Fragmento seleccionado:
▼

No voy a hablar de tácticas, alineaciones ni quién juega mejor. No soy la indicada. Pero hay algo en esta final del Mundial que trasciende cualquier análisis deportivo. Algo que, como psicopedagoga y observadora de la conducta humana, me obsesiona.

Argentina y España se enfrentan mañana. Pero, en realidad, el verdadero partido ya comenzó hace semanas, en cada bar, en cada casa, en cada pantalla encendida. Y este partido no se juega con la pelota: se juega con la necesidad de encontrarnos.

Vivimos en la Argentina de las grietas profundas, de los desencuentros cotidianos, de las crisis que parecen no tener fin. La bronca, el cansancio y la desconfianza suelen ser el clima de fondo en nuestras conversaciones. Y, sin embargo, cuando el himno suena o cuando un pase de Messi atraviesa una defensa, por un instante, las grietas se cierran. No porque los problemas desaparezcan, sino porque algo más grande los desplaza: la necesidad de ser parte de un “nosotros”.

El fútbol, en ese sentido, no es solo un deporte. Es el evento mediático global más importante de la historia de los medios. Cada Mundial supera en audiencia al anterior, sistemáticamente. Pero más allá de los números, lo que realmente importa es lo que ocurre en el tejido social: millones de personas que, durante 90 minutos, sincronizan sus latidos. Y eso, querido lector, no es magia: es neurociencia pura.

▲

Extracto de datos:
▼

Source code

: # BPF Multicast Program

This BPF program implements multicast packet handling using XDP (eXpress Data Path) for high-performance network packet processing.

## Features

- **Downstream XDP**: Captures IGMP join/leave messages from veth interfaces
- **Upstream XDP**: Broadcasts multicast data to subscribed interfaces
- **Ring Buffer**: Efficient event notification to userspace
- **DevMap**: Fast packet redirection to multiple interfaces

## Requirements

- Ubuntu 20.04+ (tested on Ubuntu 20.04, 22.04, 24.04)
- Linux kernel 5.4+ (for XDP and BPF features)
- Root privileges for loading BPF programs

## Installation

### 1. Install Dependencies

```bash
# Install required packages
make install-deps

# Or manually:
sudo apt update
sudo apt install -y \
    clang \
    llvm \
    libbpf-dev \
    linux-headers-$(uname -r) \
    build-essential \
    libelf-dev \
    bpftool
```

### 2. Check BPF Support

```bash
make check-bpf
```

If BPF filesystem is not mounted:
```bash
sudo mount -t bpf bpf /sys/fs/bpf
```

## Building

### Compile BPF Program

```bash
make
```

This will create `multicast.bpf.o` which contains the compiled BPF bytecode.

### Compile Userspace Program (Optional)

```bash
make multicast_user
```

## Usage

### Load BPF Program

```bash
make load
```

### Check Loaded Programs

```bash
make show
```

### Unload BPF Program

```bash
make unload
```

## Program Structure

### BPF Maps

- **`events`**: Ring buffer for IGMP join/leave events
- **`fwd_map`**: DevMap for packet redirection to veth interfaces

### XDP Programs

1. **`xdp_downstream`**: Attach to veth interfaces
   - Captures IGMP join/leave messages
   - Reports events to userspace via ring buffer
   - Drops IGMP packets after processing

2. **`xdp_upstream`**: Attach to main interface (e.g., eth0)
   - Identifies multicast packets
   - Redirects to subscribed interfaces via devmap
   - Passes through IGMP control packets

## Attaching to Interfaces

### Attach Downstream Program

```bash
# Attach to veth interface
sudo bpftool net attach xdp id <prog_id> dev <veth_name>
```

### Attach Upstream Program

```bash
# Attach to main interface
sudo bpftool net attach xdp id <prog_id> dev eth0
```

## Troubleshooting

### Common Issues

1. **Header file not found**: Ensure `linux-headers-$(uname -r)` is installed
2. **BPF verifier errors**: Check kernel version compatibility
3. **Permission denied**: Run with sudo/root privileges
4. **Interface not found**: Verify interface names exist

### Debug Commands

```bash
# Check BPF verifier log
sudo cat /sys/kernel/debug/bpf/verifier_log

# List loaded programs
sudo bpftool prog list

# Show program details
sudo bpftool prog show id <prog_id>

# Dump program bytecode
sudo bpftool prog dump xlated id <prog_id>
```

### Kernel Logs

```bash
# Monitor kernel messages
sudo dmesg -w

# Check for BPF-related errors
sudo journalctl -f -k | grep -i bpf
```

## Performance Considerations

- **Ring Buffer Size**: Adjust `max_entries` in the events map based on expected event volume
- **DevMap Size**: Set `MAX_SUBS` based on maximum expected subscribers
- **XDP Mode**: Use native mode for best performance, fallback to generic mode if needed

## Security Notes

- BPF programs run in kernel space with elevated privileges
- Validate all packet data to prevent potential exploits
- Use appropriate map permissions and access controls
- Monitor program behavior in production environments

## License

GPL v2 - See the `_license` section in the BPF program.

▲

Objetivo del ejercicio:
Responde, por favor, estas preguntas sobre el texto de la final del Mundial:
1. ¿Qué dos selecciones se enfrentan mañana?
2. ¿Qué profesión declara tener quien escribe?
3. ¿Durante cuántos minutos sincronizan sus latidos millones de personas?
Los registros son material independiente del fragmento.

Respuesta escrita:
1. Argentina y España.
2. Psicopedagoga.
3. Durante 90 minutos.